** Opening QUOTED PASSAGE block **

My bar to try a new product is exceptionally low. Like I said, great joy to go and tinker and explore. And then as Nabil knows, my bar to stick with the product is exceptionally high. Maybe like the trite way of answering your question is like the idea that I use Chachi PT and Claude all day, every day. And I use granola all day, every day is the starkest evidence for me that there needs to be two different products here. Yeah. Like I just, I would have no patience for it. Like I'm not looking to add complexity to my life just to have new products come into it.
I was reflecting on Chris, your earlier comment about what is different about the world of AI and what's going to change over time. The other one is at what point of context the really good chief of staff is assertive and kind of knows your weaknesses. And they're not just giving you an information dump.
they have judgment. And so I think when do you cross over from utility to something that has judgment is also a thing that I think AI products have taken a stab at a couple of times, often in like the family therapy kind of situations and so forth. And there's constrained areas, you see a little bits of it.

** Closing QUOTED PASSAGE block **
** Opening PROVIDED MATERIAL block **

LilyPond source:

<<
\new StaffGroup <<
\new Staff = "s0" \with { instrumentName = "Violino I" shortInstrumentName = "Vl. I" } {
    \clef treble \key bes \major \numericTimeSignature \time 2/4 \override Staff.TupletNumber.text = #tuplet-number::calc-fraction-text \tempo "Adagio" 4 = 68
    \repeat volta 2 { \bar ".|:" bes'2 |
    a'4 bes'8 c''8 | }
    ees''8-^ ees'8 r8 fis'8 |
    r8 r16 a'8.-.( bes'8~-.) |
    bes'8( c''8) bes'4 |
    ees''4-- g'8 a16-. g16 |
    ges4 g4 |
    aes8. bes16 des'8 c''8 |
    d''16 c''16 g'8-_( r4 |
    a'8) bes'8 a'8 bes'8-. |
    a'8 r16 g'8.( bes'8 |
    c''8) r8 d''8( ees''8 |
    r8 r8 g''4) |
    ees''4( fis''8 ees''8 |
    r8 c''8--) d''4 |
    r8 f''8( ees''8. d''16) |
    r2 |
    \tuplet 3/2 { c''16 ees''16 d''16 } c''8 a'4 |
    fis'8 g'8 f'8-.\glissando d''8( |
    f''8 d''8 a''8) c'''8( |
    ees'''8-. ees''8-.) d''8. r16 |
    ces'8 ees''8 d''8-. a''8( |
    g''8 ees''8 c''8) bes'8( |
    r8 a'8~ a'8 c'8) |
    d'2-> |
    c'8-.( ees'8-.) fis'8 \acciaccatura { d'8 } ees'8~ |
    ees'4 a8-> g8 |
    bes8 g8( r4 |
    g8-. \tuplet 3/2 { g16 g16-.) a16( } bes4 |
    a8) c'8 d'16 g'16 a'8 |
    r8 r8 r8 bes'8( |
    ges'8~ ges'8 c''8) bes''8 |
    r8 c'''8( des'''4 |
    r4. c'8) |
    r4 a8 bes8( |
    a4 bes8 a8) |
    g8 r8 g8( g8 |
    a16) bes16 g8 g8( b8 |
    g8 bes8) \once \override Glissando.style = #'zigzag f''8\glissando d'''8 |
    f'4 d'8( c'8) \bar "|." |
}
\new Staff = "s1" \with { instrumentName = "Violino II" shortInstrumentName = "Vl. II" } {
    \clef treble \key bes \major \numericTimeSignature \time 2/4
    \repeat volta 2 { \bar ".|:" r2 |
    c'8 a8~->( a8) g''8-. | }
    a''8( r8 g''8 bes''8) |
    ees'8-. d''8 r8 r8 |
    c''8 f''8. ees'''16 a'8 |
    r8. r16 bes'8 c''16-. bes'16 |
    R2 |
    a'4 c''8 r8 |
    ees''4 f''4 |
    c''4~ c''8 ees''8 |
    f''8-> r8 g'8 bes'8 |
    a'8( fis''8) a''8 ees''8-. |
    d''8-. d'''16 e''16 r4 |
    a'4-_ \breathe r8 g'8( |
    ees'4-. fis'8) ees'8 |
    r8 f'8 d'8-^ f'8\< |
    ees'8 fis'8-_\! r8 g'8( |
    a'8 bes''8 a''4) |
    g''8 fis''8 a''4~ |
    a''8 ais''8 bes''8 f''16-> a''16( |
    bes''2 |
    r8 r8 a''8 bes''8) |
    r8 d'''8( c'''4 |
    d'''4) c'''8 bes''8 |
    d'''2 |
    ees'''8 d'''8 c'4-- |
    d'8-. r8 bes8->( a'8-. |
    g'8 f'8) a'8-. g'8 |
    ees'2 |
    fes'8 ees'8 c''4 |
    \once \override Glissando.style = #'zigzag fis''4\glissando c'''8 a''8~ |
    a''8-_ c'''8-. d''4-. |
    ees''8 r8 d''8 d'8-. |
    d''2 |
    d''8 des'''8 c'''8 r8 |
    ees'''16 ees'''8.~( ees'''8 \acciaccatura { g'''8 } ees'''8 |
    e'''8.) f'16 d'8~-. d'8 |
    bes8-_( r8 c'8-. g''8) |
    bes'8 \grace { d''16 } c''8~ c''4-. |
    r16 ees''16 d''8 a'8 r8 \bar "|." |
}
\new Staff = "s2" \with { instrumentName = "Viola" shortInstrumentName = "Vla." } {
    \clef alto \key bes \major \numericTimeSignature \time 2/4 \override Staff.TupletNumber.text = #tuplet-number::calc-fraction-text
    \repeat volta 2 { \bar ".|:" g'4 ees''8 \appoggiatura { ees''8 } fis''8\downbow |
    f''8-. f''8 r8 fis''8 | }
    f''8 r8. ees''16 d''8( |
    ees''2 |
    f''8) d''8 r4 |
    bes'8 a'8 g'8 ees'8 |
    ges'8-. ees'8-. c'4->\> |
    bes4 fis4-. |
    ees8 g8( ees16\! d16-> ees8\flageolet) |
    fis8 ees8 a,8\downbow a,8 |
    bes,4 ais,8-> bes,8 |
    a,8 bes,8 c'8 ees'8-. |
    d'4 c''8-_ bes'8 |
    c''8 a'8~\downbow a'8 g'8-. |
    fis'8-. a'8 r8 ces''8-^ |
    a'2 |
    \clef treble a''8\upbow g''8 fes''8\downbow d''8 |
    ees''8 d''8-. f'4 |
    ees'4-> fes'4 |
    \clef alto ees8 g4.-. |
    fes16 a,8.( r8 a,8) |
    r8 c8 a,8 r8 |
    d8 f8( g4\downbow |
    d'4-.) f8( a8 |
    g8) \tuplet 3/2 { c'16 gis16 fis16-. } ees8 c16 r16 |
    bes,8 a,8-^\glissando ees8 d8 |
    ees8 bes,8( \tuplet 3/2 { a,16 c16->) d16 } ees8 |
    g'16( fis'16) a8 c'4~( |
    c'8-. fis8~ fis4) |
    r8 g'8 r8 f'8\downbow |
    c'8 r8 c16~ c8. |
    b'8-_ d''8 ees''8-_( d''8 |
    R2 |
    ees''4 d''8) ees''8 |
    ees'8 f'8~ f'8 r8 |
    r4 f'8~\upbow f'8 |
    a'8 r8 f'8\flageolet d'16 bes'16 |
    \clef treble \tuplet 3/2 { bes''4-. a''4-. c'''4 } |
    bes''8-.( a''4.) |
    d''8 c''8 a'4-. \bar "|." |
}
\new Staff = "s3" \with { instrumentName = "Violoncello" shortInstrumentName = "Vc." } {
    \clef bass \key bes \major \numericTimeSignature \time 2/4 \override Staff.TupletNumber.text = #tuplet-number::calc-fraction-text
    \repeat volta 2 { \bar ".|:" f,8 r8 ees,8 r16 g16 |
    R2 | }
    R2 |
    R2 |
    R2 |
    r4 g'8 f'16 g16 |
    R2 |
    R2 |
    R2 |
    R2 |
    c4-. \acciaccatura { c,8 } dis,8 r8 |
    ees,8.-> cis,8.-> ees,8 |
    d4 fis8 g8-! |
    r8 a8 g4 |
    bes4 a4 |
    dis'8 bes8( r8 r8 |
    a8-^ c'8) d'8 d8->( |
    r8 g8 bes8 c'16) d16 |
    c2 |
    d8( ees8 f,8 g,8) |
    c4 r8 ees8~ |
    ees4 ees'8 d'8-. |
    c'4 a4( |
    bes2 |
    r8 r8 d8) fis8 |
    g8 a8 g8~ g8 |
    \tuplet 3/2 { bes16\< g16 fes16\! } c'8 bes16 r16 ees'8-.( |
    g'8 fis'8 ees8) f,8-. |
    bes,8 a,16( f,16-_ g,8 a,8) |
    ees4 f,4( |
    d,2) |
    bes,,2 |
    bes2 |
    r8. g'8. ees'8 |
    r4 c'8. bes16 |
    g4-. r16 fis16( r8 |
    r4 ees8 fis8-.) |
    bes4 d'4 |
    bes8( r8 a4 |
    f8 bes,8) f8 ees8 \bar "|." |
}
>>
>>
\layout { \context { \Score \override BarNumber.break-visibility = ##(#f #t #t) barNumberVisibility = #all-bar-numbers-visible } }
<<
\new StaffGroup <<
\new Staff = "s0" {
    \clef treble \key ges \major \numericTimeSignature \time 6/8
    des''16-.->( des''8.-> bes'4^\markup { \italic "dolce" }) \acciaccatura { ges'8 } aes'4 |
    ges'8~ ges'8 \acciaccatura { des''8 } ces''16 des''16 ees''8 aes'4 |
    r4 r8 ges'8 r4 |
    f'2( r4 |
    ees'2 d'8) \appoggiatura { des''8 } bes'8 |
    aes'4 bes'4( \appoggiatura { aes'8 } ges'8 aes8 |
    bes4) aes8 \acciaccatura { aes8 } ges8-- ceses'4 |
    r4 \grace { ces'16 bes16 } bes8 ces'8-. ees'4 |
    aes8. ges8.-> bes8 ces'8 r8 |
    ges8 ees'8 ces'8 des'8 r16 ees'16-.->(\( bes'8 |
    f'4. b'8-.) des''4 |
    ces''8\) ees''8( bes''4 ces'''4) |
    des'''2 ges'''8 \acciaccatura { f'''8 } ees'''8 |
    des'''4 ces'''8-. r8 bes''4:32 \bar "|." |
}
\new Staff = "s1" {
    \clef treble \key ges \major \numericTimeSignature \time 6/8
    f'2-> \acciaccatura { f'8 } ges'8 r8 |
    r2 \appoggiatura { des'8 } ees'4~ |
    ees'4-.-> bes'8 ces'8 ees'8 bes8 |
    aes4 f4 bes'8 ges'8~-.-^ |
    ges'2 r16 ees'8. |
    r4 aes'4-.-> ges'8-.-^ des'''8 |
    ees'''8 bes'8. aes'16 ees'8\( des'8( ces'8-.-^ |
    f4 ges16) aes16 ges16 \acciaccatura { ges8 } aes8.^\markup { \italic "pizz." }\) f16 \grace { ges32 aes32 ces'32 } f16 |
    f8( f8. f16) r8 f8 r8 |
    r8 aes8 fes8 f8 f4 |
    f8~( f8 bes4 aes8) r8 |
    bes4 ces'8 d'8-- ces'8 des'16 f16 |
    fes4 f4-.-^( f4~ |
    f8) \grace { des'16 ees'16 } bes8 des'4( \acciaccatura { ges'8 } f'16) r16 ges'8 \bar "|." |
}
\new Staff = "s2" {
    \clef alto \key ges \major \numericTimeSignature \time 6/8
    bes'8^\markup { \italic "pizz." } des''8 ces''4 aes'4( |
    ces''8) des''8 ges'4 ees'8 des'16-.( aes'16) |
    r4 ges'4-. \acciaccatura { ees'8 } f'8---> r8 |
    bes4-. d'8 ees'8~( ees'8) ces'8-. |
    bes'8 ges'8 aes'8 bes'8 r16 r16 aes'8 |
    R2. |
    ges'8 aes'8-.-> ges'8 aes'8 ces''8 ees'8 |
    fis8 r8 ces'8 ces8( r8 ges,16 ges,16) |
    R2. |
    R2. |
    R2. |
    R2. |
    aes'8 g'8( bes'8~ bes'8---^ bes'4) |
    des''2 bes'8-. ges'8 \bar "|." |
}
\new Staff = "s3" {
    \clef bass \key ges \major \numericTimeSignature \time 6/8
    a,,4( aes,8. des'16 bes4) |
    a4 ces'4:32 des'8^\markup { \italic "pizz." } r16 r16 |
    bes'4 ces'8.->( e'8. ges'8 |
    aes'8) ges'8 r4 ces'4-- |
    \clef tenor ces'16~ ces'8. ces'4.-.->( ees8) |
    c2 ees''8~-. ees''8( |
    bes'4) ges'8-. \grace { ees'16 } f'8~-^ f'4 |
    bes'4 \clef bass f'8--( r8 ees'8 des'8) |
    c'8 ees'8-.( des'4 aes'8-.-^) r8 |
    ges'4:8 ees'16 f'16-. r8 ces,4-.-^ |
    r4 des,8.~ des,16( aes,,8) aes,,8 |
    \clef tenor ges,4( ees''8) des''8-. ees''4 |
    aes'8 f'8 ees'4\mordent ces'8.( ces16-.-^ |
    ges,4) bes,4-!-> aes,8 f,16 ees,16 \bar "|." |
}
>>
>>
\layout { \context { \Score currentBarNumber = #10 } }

** Closing PROVIDED MATERIAL block **

** EXERCISE OBJECTIVE **
Translate this sentence from the conversation about AI products into Spanish: "My bar to try a new product is exceptionally low." Ignore the listing for this.

** ANSWER **
Mi umbral para probar un producto nuevo es excepcionalmente bajo.